Transcribed page contents:
-- Opening Marker --

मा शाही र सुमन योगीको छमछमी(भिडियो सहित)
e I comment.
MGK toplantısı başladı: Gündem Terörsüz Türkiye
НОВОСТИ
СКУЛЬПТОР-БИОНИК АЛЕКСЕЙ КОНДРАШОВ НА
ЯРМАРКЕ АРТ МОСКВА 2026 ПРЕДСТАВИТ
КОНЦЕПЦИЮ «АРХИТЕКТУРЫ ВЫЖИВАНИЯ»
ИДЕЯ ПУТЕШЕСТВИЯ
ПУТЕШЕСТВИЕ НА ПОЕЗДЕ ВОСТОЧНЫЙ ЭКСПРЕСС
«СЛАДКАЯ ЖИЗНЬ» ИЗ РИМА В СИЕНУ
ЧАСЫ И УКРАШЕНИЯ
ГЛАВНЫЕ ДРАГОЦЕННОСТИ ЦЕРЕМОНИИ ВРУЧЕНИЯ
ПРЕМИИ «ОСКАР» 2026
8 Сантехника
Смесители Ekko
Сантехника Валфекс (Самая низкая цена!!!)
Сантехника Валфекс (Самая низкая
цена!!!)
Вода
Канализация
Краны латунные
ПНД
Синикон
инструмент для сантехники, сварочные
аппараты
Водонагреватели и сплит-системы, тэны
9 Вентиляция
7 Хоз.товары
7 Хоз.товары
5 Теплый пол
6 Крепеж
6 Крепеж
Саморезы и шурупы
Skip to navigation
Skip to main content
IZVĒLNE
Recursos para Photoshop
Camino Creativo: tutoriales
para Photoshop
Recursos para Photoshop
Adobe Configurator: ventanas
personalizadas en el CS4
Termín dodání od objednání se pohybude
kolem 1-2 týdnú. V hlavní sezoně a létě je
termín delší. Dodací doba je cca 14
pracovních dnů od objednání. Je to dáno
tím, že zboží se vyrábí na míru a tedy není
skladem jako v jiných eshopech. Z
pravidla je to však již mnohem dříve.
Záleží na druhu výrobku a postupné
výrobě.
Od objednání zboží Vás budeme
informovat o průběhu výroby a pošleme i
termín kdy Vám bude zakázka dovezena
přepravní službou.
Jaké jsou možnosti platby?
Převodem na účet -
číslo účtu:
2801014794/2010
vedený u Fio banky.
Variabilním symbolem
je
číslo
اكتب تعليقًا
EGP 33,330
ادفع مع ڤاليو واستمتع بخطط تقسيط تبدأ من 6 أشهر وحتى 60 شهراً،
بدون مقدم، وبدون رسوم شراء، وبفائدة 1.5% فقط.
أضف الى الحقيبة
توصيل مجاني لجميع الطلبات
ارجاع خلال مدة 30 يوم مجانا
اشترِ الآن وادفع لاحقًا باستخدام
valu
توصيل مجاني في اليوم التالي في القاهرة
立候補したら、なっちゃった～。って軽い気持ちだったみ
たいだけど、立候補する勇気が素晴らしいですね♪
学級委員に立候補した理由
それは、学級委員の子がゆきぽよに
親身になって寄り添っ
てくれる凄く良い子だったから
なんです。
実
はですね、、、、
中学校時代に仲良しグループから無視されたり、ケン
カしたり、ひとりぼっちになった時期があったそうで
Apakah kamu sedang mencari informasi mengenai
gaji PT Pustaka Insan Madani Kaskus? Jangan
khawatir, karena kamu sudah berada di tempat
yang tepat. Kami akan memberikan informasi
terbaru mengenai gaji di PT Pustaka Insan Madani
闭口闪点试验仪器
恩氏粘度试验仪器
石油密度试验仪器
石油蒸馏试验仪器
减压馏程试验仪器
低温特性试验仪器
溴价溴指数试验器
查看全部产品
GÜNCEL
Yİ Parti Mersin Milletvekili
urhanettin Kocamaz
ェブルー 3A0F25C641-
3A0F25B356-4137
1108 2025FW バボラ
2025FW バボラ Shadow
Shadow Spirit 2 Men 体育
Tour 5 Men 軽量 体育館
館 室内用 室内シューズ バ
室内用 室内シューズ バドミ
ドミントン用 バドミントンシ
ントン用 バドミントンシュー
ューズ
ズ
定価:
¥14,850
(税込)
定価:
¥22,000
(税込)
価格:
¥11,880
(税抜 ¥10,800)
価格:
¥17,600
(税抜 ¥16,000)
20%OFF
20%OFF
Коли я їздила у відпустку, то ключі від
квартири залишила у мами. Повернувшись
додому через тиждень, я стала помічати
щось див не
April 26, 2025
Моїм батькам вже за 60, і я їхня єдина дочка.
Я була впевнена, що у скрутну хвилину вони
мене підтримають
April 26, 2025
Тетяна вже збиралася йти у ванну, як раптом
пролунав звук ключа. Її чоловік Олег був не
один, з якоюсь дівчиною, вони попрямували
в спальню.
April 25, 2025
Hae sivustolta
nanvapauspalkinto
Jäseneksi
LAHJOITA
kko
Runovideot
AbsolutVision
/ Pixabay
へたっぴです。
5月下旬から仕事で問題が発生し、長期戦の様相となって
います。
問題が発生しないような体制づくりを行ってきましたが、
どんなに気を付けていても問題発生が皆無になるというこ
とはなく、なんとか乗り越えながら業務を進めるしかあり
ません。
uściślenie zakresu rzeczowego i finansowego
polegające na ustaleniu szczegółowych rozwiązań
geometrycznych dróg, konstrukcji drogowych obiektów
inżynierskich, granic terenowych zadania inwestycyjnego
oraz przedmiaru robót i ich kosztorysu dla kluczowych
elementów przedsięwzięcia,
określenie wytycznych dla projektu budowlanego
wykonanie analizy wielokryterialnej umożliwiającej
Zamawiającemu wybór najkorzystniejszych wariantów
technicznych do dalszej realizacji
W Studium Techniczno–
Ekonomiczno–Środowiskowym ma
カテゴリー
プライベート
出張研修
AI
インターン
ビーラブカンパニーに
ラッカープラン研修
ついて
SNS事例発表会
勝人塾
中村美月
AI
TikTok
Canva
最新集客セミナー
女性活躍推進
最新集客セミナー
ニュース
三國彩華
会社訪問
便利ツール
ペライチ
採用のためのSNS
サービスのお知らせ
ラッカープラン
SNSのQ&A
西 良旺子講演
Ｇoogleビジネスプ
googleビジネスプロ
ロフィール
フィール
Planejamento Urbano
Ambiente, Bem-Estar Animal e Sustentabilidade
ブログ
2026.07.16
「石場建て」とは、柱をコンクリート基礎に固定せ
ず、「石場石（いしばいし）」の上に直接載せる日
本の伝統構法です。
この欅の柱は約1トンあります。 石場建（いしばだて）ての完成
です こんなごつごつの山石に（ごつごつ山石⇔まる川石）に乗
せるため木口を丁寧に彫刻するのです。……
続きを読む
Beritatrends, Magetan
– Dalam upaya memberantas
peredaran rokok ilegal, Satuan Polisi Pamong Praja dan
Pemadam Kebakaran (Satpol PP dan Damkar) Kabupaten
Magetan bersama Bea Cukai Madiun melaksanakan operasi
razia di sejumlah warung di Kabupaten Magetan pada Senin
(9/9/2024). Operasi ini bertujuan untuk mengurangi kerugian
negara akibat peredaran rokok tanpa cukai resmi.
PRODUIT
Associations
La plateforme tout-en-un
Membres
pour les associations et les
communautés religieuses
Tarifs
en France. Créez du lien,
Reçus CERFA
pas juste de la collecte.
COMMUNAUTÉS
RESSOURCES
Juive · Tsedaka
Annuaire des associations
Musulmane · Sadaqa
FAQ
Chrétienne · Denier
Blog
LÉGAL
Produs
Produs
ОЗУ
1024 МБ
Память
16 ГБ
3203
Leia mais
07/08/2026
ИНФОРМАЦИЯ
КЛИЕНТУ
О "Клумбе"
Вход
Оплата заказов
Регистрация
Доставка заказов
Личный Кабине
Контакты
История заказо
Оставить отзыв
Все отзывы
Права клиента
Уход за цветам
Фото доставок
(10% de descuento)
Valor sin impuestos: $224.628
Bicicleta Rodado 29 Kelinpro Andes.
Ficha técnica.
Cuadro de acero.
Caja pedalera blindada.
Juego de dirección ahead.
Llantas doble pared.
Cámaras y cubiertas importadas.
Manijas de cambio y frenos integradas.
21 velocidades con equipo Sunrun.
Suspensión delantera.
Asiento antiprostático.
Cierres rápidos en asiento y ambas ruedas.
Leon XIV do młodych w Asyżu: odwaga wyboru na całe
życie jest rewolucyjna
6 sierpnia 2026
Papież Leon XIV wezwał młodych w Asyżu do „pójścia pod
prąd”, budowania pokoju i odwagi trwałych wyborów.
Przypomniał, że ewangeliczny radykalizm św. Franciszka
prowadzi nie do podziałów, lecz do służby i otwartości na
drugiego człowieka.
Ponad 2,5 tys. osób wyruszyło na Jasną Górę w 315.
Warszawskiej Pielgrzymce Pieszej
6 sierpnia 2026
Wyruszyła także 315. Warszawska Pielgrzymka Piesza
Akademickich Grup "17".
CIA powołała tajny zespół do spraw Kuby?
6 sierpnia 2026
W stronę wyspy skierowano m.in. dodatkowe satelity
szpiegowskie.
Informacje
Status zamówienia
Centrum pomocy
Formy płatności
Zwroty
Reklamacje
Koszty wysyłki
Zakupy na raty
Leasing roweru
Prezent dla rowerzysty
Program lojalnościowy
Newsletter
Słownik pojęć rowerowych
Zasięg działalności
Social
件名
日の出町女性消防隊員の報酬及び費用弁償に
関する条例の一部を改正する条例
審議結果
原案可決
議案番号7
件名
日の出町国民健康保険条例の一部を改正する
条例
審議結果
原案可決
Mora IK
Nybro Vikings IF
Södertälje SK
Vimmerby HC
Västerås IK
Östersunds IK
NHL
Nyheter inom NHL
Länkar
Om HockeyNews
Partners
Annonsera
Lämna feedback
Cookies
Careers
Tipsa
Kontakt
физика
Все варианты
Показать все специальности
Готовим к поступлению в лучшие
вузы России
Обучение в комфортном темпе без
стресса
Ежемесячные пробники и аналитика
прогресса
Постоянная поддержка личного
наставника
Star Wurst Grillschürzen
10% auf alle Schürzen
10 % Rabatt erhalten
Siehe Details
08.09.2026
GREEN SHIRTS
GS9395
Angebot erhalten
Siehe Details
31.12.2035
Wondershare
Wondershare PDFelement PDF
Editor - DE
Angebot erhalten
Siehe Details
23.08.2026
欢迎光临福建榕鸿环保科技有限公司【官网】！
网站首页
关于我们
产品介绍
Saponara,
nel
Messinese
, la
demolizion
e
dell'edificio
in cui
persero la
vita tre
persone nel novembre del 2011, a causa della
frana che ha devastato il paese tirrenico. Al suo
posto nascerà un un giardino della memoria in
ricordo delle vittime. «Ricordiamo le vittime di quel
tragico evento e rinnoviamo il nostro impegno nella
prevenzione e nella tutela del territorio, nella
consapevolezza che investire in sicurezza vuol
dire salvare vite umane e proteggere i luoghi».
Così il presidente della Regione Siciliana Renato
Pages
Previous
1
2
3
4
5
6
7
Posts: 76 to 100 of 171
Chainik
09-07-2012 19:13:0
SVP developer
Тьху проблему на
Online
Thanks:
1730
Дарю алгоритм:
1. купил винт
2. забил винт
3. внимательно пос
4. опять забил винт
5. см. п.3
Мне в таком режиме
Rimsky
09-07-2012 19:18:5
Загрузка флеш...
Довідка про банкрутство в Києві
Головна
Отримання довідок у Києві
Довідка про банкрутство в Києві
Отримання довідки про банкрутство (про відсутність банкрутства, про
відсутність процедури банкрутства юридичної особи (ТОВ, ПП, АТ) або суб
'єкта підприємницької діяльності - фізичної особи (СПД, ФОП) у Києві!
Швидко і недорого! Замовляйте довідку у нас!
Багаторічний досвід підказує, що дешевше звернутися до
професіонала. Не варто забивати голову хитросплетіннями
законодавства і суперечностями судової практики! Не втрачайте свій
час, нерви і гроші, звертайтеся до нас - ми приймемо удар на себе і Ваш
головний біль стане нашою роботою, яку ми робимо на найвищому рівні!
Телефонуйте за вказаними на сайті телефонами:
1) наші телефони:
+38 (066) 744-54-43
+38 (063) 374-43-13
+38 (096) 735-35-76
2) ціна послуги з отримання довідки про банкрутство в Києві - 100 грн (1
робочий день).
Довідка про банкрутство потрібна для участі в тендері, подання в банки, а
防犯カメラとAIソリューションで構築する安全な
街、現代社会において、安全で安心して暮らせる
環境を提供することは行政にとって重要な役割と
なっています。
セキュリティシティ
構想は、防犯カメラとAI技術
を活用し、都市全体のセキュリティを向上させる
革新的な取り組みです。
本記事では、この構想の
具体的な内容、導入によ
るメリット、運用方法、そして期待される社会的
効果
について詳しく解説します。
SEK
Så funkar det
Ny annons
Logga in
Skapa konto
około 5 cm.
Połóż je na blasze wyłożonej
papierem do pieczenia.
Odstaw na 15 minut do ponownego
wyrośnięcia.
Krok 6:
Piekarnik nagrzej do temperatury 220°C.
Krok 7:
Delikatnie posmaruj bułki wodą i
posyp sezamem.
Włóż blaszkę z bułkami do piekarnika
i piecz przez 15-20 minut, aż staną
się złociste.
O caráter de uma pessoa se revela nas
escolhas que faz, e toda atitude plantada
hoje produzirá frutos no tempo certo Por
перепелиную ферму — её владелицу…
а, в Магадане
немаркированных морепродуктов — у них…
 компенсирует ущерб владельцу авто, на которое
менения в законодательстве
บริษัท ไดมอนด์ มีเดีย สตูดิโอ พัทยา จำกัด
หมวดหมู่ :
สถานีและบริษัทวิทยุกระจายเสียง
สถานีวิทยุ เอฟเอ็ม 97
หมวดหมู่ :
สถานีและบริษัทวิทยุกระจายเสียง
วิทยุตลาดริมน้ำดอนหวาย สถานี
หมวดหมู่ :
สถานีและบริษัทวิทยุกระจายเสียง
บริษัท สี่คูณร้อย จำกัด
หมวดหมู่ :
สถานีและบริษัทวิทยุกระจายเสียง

-- Closing Marker --

REQUIREMENT: Only the lines above starting at the one containing "tím, že zboží se vyrábí na míru a tedy není" and ending at the one containing "terbaru mengenai gaji", both included, are to be returned, exactly as they read.

RESULT OF THE TASK:
tím, že zboží se vyrábí na míru a tedy není
skladem jako v jiných eshopech. Z
pravidla je to však již mnohem dříve.
Záleží na druhu výrobku a postupné
výrobě.
Od objednání zboží Vás budeme
informovat o průběhu výroby a pošleme i
termín kdy Vám bude zakázka dovezena
přepravní službou.
Jaké jsou možnosti platby?
Převodem na účet -
číslo účtu:
2801014794/2010
vedený u Fio banky.
Variabilním symbolem
je
číslo
اكتب تعليقًا
EGP 33,330
ادفع مع ڤاليو واستمتع بخطط تقسيط تبدأ من 6 أشهر وحتى 60 شهراً،
بدون مقدم، وبدون رسوم شراء، وبفائدة 1.5% فقط.
أضف الى الحقيبة
توصيل مجاني لجميع الطلبات
ارجاع خلال مدة 30 يوم مجانا
اشترِ الآن وادفع لاحقًا باستخدام
valu
توصيل مجاني في اليوم التالي في القاهرة
立候補したら、なっちゃった～。って軽い気持ちだったみ
たいだけど、立候補する勇気が素晴らしいですね♪
学級委員に立候補した理由
それは、学級委員の子がゆきぽよに
親身になって寄り添っ
てくれる凄く良い子だったから
なんです。
実
はですね、、、、
中学校時代に仲良しグループから無視されたり、ケン
カしたり、ひとりぼっちになった時期があったそうで
Apakah kamu sedang mencari informasi mengenai
gaji PT Pustaka Insan Madani Kaskus? Jangan
khawatir, karena kamu sudah berada di tempat
yang tepat. Kami akan memberikan informasi
terbaru mengenai gaji di PT Pustaka Insan Madani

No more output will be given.